Boss: Can I have a quick word?
Me: Rapid
Boss:
I just got a text from a number I don’t recognize saying, ‘You’re an embarrassment of a son’. I’ve narrowed it down to 2 people.
Astrology seems kinda silly to me, but what do I know? I’m a Pisces, and we’re just so damn indecisive.
like Neil Degrasse Tyson, I’ll make you question everything (specifically why you started talking to me)
him: i will see you in court!!!
me: so, you admit we’re seeing one another.
Her: do you have protection?
MacGyver: *rummaging through her kitchen junk drawer* give me like 5 minutes
Do you think when the Hamburglar robs people he holds them at bun point?

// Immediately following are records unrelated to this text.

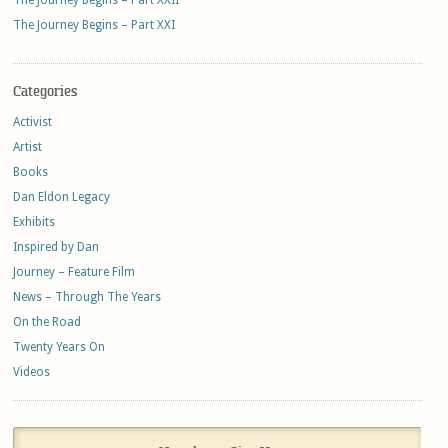
The Journey Begins – Part XXI
Categories
Activist
Artist
Books
Dan Eldon Legacy
Exhibits
Inspired by Dan
Journey – Feature Film
News – Through The Years
On the Road
Twenty Years On
Videos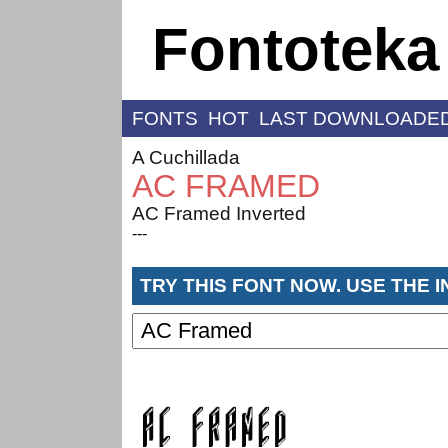
Fontoteka
FONTS
HOT
LAST DOWNLOADE
A Cuchillada
AC FRAMED
AC Framed Inverted
---
TRY THIS FONT NOW. USE THE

I picked up & ate a huge piece of baklava at a coffee shop while standing at the register because I thought they were free samples. I chowed down on that thing in silence while the cashier just stared at me.
Gonna trade in my wife’s menstrual cycle for a really cool mountain bike.
If I could sing like Janis Joplin I’d be able to sing my children a lullaby before bed and yell at them to go to bed at the same time.
First date:
*don’t let her know you’re a tyranosaurus, don’t let her know yo..*
Her: So, what do you do for a liv-
*bites her in half*
“how come you never post me?” i only post jokes on here babe and you not a joke to me
i was just sitting in my car and someone confused me for an uber and now i guess we’re driving across the country to stop his ex girlfriend’s wedding because he still loves her
I’ll never be as smart as I am in the shower.
Why do preachers call them sermons and not Godcasts?
KIDNAPPER 1: Is he responding to the truth serum?
KIDNAPPER 2: *Walking out of room I was in, clearly emotionally exhausted* He has… just so many Harry Potter theories.
Answering all phone calls with, “no, YOUR payment is overdue!”.
They say a woman deserves a man that looks at her every day like it’s the first time he’s seen her. It’s wrong to promote Alzheimer’s.
My soulmate will be a man who quietly and without judgement watches me buy yet another new plant without mentioning the dozen he’s already seen me kill that week
If you’re a doctor, don’t look up from my lab results and just say, “Six months,” when you mean, “COME BACK in six months.”
You legally aren’t married until someone says, “haha but seriously” in their wedding speech.
Saw a woman on a dating site who says she’s looking for God. I’m thinking she’s not His type.
“Groundhog” implies the existence of skyhogs, and that’s just frightening.
God returns to his desk with a midnight snack. He squints at a video feed of Earth. The plate of nachos falls to the floor in slow motion.
if you ever want to witness an Oscar worthy performance, ask any person from twitter their follower count and watch them pretend to not know
“You’re not pretty enough. Now pay us $3.99 so we can tell you why.” – Magazines
[hijacking a hot-air balloon] i have scissors
Parents having a difficult time home schooling their kids – I really feel for you. Nothing could have prevented this. Well, except condoms probably.